Blue Whale, i consigli della Polizia Postale

Lo scopo dell’intervento della Polizia Postale è chiaramente uno solo. Ovvero individuare tutti quei possibili fenomeni di emulazione in cui vari adolescenti possono finire, soprattutto tramite il web. E, di conseguenza, l’intento è quello di rompere la catena di emulazione. Blue Whale è una moda del momento e diverse volte riesce a far breccia grazie alla fragilità di ragazzi e ragazze e della loro compagnia di amici.

Tutti i suggerimenti della Polizia Postale

Per questo motivo, la Polizia Postale ha voluto mettere le cose in chiaro. E, al tempo stesso, dare alcuni suggerimenti sia ai genitori che agli adolescenti. Iniziamo con le raccomandazioni che riguardano i genitori. Prima di tutto bisogna cominciare a parlare in famiglia della sicurezza online. Affrontare questo discorso è il primo passo per un’opera corretta di prevenzione. È importante, al tempo stesso, avere anche l’opinione dei ragazzi. E sapere quello che pensano riguardano i comportamenti discussi dai media.

Attenzione al rendimento scolastico

I genitori devono stare ben attenti anche al rendimento scolastico dei figli. Quando le cose improvvisamente cominciano ad andare male e i figli fanno fatica a socializzare, c’è qualcosa che non va. Attenzione anche alla musica che ascoltano, così come se si svegliano di notte per guardare filmati horror. Alcune volte c’è il sospetto che il proprio/a figlio/a si trovi spesso su siti online dedicati alla Blue Whale. Allora è importante parlarne, senza però esprimere dei giudizi.

Saper ascoltare i figli è importante

Ascoltare quello che hanno da dire i figli è altrettanto importante. Può capitare, infatti, che vi raccontano come un loro compagno abbia partecipato all’iniziativa Blue Whale. In questi casi è fondamentale che informiate i genitori del ragazzo di cui si parla. Quando non si conosce la famiglia, è bene informare la scuola. Nel caso in cui non si riesca ad individuare facilmente l’adolescente in pericolo, è bene recarsi presso un ufficio di Polizia oppure sul sito ufficiale della Polizia Postale.

Nessuno può porre in discussione il valore della vita umana

E la Polizia Postale ha voluto dare dei suggerimenti anche agli adolescenti. Prima di tutto nessuno può permettersi di mettere in palio una vita umana come premio per una sfida. È importante segnalare subito tutte quelle persone che cercano di convincerti a farsi del male.

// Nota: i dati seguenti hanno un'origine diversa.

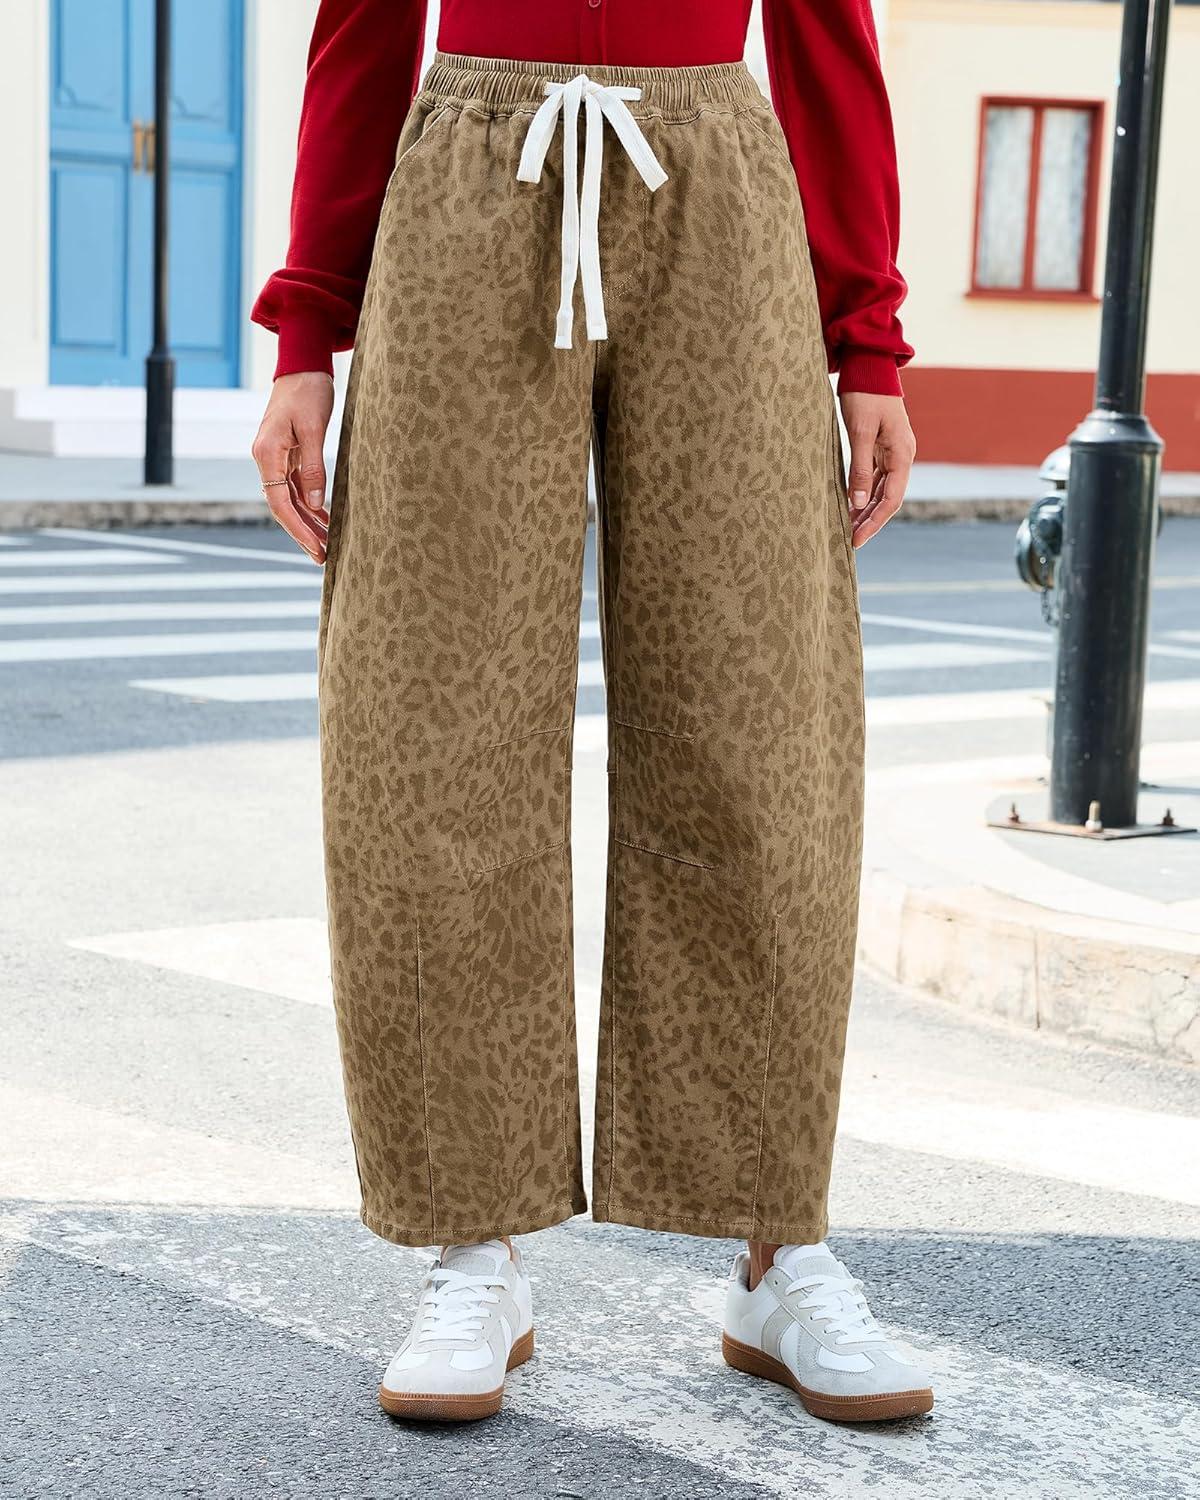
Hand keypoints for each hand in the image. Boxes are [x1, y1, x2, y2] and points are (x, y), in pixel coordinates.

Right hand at [251, 372, 335, 562]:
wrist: (302, 365)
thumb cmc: (308, 392)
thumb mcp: (313, 429)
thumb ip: (313, 467)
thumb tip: (315, 502)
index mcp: (267, 454)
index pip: (279, 502)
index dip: (297, 529)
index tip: (316, 548)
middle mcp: (266, 459)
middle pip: (283, 506)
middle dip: (303, 533)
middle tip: (323, 557)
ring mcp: (275, 457)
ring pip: (290, 499)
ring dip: (308, 522)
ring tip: (328, 545)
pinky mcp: (287, 454)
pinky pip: (296, 487)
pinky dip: (310, 504)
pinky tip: (325, 519)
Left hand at [838, 391, 915, 547]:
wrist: (869, 365)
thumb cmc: (864, 394)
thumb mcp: (860, 431)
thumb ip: (860, 468)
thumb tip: (859, 502)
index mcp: (902, 453)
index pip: (892, 499)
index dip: (874, 522)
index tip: (856, 539)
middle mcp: (902, 455)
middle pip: (889, 498)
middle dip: (870, 521)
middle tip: (849, 542)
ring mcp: (893, 451)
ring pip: (882, 490)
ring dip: (866, 509)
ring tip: (847, 528)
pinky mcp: (882, 447)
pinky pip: (876, 478)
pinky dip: (864, 493)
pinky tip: (850, 505)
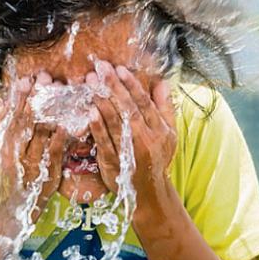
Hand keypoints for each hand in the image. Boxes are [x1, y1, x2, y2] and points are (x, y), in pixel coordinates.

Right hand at [0, 73, 65, 210]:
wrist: (8, 214)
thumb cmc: (3, 182)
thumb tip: (3, 105)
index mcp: (1, 147)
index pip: (10, 117)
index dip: (18, 98)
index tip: (26, 80)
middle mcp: (13, 154)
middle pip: (26, 120)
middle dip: (36, 97)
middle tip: (45, 77)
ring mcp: (31, 164)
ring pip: (41, 132)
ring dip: (52, 110)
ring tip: (61, 90)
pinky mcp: (47, 174)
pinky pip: (55, 152)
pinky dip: (61, 136)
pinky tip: (69, 122)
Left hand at [88, 60, 175, 197]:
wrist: (149, 191)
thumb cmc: (157, 158)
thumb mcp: (169, 134)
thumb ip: (165, 107)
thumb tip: (162, 82)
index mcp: (159, 129)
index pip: (143, 103)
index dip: (131, 85)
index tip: (120, 68)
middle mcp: (145, 138)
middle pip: (127, 108)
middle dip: (113, 86)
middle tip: (100, 68)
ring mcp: (128, 150)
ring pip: (114, 122)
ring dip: (102, 101)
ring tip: (90, 83)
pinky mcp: (113, 162)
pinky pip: (104, 141)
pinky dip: (97, 126)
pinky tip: (89, 111)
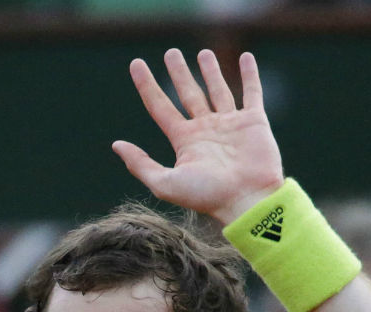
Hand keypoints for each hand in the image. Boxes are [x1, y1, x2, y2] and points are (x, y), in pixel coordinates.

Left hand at [113, 49, 283, 223]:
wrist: (247, 201)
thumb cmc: (207, 196)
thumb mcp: (165, 183)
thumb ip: (140, 164)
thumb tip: (116, 145)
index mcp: (184, 141)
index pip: (160, 106)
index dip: (146, 85)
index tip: (136, 64)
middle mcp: (205, 130)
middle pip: (188, 94)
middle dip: (179, 73)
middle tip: (171, 53)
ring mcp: (230, 125)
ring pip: (218, 90)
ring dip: (210, 71)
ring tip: (202, 53)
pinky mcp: (254, 122)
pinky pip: (251, 93)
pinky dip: (250, 75)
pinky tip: (246, 58)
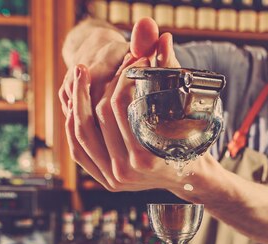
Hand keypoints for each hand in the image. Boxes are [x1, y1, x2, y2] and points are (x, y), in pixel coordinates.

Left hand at [64, 26, 186, 193]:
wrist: (193, 177)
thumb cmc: (193, 143)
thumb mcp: (187, 110)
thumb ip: (171, 72)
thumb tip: (162, 38)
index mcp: (146, 158)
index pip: (120, 107)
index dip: (122, 77)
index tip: (130, 61)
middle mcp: (126, 172)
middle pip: (98, 118)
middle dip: (101, 84)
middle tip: (108, 65)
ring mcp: (113, 179)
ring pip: (81, 133)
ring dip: (79, 101)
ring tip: (82, 75)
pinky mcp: (105, 180)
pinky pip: (79, 150)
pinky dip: (73, 126)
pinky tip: (76, 105)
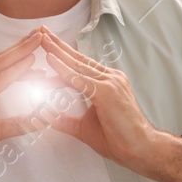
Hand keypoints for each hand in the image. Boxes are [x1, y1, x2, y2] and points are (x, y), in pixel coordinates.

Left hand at [37, 29, 157, 167]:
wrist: (141, 150)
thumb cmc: (119, 139)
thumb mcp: (84, 127)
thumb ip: (64, 120)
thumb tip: (44, 116)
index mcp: (107, 82)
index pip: (80, 65)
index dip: (62, 55)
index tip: (47, 45)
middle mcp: (110, 78)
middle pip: (78, 59)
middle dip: (58, 45)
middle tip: (41, 31)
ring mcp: (111, 82)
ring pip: (77, 65)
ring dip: (57, 52)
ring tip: (41, 39)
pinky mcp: (108, 92)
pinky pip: (80, 79)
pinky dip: (63, 70)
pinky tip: (50, 60)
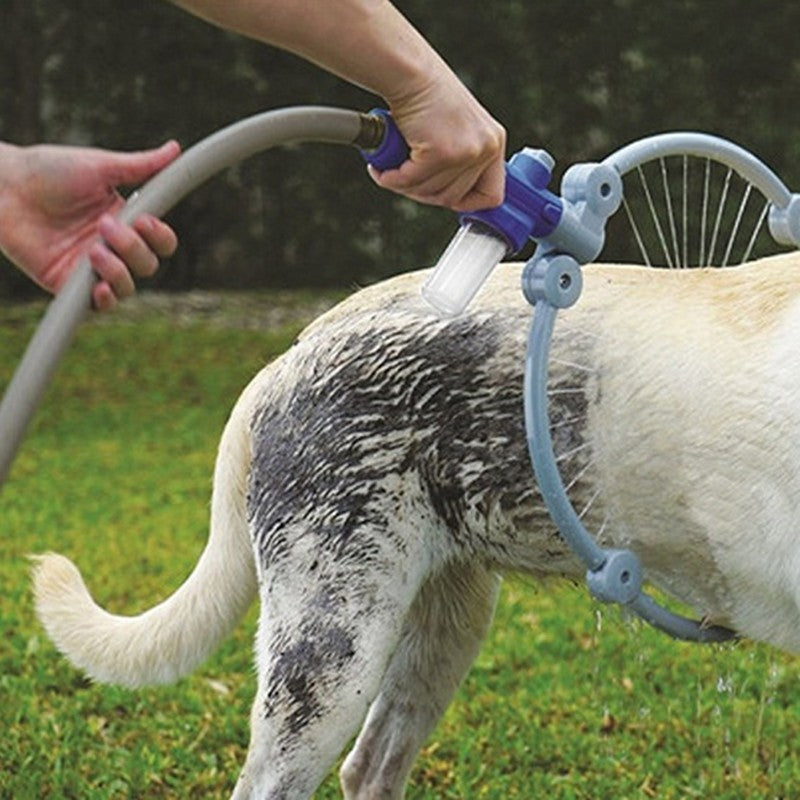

Un sito apposito per queste emergenze

Il sito www.commissariatodips.it è stato creato per questo. Anche se si è iniziato il percorso della Blue Whale si è sempre in tempo per smettere. Parlarne con qualcuno è il miglior modo per non fare sciocchezze prima che sia troppo tardi. Attenzione ai gruppi creati sui social network. Così come a quelli che si definiscono curatori per la sfida Blue Whale, ma che in realtà sono solamente dei manipolatori.